[Testo dell'esercizio]

FOCUS - Dura lex, da Hernanes a Candreva: quando lasciare la Lazio non è garanzia di successo

16.07.2017 13:50 di Francesco Tringali   vedi letture
Fonte: Francesco Tringali - Lalaziosiamonoi.it
FOCUS - Dura lex, da Hernanes a Candreva: quando lasciare la Lazio non è garanzia di successo

"Chi lascia la strada vecchia per la nuova sa quel che lascia, ma non sa quel che trova". Non si vive di frasi fatte o di aforismi sparsi qua e là. Lo sappiamo bene. Ma questo buon vecchio adagio sembra calzare a pennello con un fenomeno ormai virale, quasi tradizionale. Si adatta velocemente alle sorti di quei giocatori laziali, abili e ambiziosi, che al terzo/quarto anno di vita a Formello si accorgono che lì fuori c'è un mondo nuovo: piazze roventi, che ti promettono il tetto calcistico in breve tempo. Quelli del "qui si può vincere" perchè "il progetto è ambizioso", lasciando di fatto una scia di delusione e rabbia negli ormai ex tifosi. Ma varcato il terminal, non è un più problema loro, si pensa al futuro con entusiasmo, scurdammoce 'o passat. Una volta li chiamavano dissidenti, un'altra li si è lasciati partire con le lacrime agli occhi, un'altra ancora salutati perché profondamente delusi da investiture dubbie. Le scelte giuste? Poche. Il successo? Scarso, se non minimo. Negli annali si ricordano più meteore: partiti dalla Lazio come "semplice" trampolino di lancio e finiti per schiantarsi contro quel muro fatto di intuizioni sbagliate. Che il passaggio di Lucas Biglia al Milan arricchisca la saga del successo promesso ma incompiuto?

[/Testo dell'esercizio]
[Dati forniti]

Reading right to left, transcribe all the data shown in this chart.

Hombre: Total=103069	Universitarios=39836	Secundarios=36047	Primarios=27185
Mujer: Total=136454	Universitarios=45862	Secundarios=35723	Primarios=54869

[/Dati forniti]

• Consegna dell'esercizio:
Ricopia per intero e senza alcuna modifica l'articolo sui giocatori che hanno lasciato la Lazio.

• Risposta all'esercizio:
FOCUS - Dura lex, da Hernanes a Candreva: quando lasciare la Lazio non è garanzia di successo

16.07.2017 13:50 di Francesco Tringali   vedi letture
Fonte: Francesco Tringali - Lalaziosiamonoi.it
FOCUS - Dura lex, da Hernanes a Candreva: quando lasciare la Lazio non è garanzia di successo

"Chi lascia la strada vecchia per la nuova sa quel che lascia, ma non sa quel che trova". Non si vive di frasi fatte o di aforismi sparsi qua e là. Lo sappiamo bene. Ma questo buon vecchio adagio sembra calzare a pennello con un fenomeno ormai virale, quasi tradizionale. Si adatta velocemente alle sorti di quei giocatori laziali, abili e ambiziosi, che al terzo/quarto anno di vita a Formello si accorgono che lì fuori c'è un mondo nuovo: piazze roventi, che ti promettono il tetto calcistico in breve tempo. Quelli del "qui si può vincere" perchè "il progetto è ambizioso", lasciando di fatto una scia di delusione e rabbia negli ormai ex tifosi. Ma varcato il terminal, non è un più problema loro, si pensa al futuro con entusiasmo, scurdammoce 'o passat. Una volta li chiamavano dissidenti, un'altra li si è lasciati partire con le lacrime agli occhi, un'altra ancora salutati perché profondamente delusi da investiture dubbie. Le scelte giuste? Poche. Il successo? Scarso, se non minimo. Negli annali si ricordano più meteore: partiti dalla Lazio come "semplice" trampolino di lancio e finiti per schiantarsi contro quel muro fatto di intuizioni sbagliate. Che il passaggio di Lucas Biglia al Milan arricchisca la saga del successo promesso ma incompiuto?